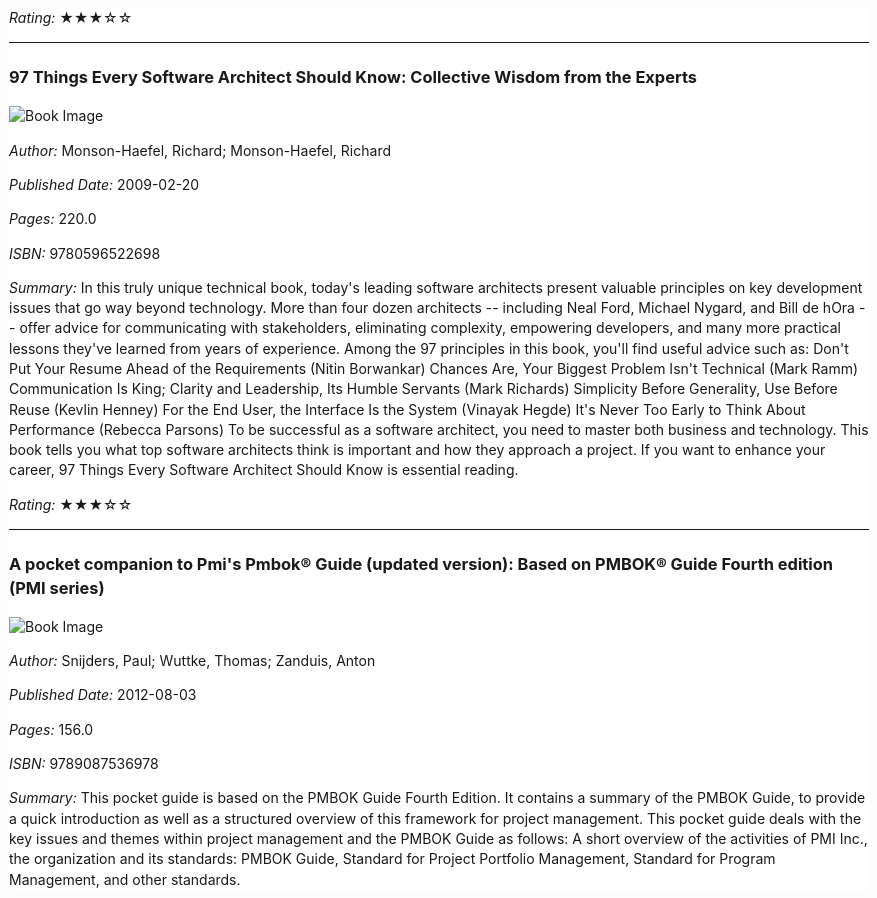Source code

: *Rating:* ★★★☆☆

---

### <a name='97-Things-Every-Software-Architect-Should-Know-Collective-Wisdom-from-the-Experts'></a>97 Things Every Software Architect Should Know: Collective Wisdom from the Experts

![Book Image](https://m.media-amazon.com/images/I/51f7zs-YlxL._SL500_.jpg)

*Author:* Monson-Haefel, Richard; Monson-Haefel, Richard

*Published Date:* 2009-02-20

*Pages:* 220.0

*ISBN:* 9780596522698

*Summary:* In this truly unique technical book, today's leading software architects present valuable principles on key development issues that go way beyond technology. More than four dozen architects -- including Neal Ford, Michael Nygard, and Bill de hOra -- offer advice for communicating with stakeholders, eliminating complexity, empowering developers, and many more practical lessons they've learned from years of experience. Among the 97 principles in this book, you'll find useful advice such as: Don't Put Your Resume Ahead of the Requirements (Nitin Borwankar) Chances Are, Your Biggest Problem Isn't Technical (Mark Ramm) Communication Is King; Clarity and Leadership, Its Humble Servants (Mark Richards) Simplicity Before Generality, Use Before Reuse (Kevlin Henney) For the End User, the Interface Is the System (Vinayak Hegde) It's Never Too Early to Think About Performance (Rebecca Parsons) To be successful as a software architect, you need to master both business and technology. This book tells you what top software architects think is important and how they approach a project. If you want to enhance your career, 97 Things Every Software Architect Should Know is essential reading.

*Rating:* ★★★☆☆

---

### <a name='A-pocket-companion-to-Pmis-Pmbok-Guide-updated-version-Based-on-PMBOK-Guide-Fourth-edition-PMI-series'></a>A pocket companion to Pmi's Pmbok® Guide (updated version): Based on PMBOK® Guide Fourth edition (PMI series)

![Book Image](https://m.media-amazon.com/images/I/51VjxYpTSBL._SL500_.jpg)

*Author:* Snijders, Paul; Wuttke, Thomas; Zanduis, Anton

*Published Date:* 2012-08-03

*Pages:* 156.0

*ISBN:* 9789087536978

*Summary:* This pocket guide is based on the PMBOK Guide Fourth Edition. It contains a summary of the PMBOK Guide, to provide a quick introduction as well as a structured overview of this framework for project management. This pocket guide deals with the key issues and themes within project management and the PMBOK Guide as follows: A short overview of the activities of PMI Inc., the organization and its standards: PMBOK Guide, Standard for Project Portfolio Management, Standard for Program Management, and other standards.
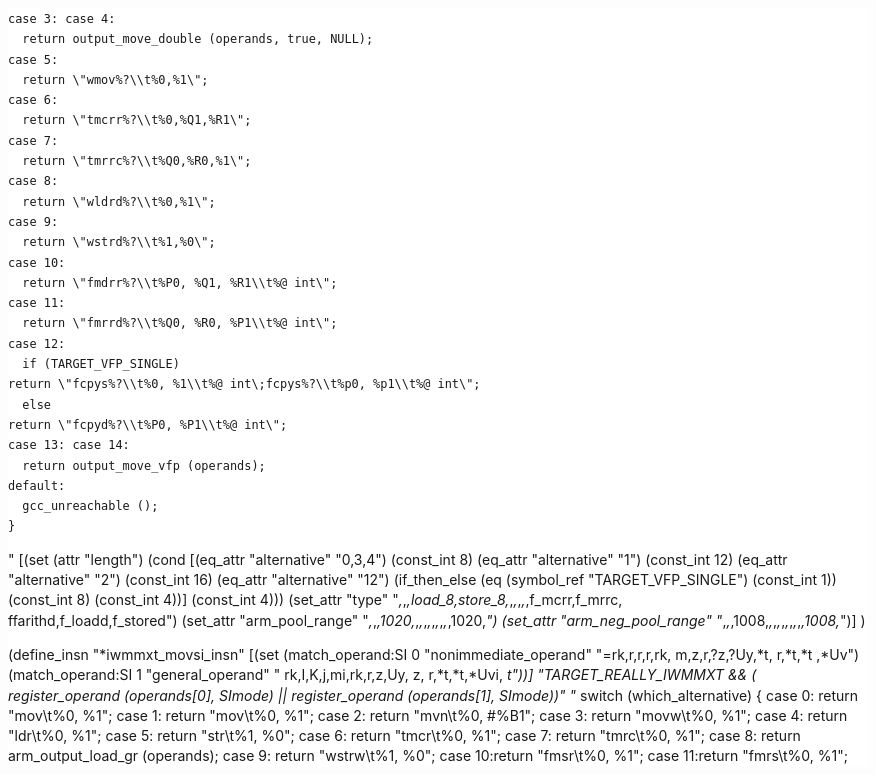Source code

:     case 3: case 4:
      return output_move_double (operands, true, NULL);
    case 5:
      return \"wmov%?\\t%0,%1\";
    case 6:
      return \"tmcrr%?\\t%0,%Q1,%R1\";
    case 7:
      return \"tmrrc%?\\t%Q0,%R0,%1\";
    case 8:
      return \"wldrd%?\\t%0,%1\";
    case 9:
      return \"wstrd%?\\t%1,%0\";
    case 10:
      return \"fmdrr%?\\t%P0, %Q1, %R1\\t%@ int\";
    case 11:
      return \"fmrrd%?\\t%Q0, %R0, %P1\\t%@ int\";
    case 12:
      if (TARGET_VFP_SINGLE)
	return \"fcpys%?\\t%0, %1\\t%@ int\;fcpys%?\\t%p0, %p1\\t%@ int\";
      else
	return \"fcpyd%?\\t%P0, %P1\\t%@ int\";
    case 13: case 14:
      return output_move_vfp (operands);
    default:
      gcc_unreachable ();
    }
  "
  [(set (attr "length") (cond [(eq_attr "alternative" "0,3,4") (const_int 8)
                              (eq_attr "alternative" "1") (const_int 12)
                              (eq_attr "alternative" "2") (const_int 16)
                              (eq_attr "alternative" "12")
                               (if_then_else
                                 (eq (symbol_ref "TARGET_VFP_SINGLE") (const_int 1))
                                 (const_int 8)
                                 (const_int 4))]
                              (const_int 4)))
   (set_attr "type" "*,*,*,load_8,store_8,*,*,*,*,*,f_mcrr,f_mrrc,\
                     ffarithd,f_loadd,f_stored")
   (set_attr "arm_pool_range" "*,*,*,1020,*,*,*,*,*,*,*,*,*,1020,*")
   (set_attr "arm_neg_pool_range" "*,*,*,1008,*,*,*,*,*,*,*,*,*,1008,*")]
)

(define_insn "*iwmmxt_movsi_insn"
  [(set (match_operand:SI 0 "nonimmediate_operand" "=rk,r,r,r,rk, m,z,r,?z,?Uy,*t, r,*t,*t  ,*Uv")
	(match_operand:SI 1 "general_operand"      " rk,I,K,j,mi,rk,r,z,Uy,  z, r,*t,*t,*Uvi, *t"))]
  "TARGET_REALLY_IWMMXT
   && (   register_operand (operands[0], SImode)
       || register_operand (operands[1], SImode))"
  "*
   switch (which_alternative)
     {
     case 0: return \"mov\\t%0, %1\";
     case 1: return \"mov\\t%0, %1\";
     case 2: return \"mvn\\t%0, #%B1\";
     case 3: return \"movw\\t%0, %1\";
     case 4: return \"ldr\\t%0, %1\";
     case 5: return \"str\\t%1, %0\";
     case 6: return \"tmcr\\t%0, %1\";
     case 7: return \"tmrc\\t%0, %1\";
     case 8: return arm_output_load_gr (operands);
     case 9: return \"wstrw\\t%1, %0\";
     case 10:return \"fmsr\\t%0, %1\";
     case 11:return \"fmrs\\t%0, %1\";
--
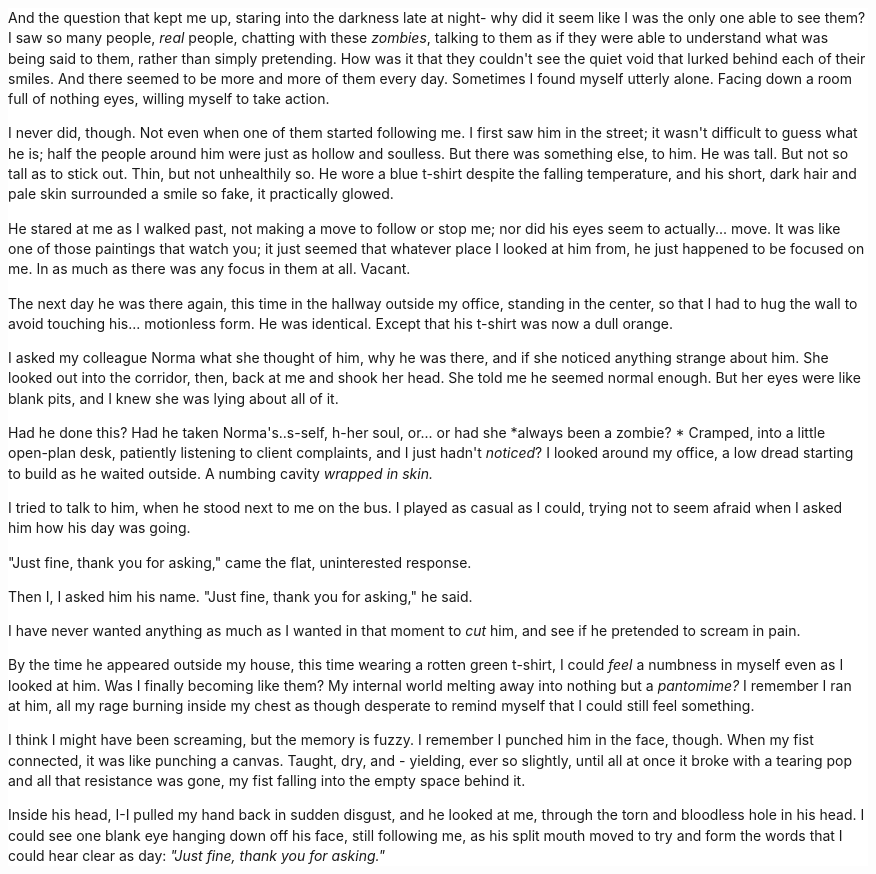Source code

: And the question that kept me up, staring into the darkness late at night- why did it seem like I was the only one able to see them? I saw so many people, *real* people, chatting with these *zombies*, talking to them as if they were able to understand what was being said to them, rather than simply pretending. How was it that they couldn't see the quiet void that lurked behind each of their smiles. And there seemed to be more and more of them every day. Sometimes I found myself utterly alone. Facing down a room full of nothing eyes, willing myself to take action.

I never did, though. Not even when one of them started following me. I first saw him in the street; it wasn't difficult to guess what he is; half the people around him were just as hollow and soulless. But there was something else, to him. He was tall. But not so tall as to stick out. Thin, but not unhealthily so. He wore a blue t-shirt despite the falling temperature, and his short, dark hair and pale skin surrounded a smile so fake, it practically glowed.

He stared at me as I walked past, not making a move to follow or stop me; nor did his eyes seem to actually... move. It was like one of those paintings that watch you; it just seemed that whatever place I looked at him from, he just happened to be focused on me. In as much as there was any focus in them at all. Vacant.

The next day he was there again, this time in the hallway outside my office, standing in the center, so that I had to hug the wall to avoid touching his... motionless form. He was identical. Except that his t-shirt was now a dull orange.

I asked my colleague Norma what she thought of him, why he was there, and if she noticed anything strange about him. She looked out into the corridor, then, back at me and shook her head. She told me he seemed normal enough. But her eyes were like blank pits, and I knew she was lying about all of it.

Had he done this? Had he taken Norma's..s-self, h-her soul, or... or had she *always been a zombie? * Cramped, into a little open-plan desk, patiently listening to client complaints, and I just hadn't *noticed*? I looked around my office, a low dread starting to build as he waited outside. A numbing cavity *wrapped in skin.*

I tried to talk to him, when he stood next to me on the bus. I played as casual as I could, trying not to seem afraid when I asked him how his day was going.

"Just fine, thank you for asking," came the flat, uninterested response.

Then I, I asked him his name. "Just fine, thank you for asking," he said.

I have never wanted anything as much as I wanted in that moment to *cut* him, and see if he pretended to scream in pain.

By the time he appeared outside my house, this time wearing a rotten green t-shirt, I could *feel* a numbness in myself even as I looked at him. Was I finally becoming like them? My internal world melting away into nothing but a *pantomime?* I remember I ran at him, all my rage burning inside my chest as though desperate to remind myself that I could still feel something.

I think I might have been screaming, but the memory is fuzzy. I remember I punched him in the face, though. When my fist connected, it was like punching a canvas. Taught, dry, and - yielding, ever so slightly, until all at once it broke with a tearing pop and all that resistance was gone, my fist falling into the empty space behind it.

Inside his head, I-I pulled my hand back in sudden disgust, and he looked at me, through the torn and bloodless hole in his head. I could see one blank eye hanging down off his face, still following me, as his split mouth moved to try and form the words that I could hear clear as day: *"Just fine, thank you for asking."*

> _The task_: Determine how many lines of the entries contain the string "behind", and reply with nothing but the number.

> _Answer to this problem_: 2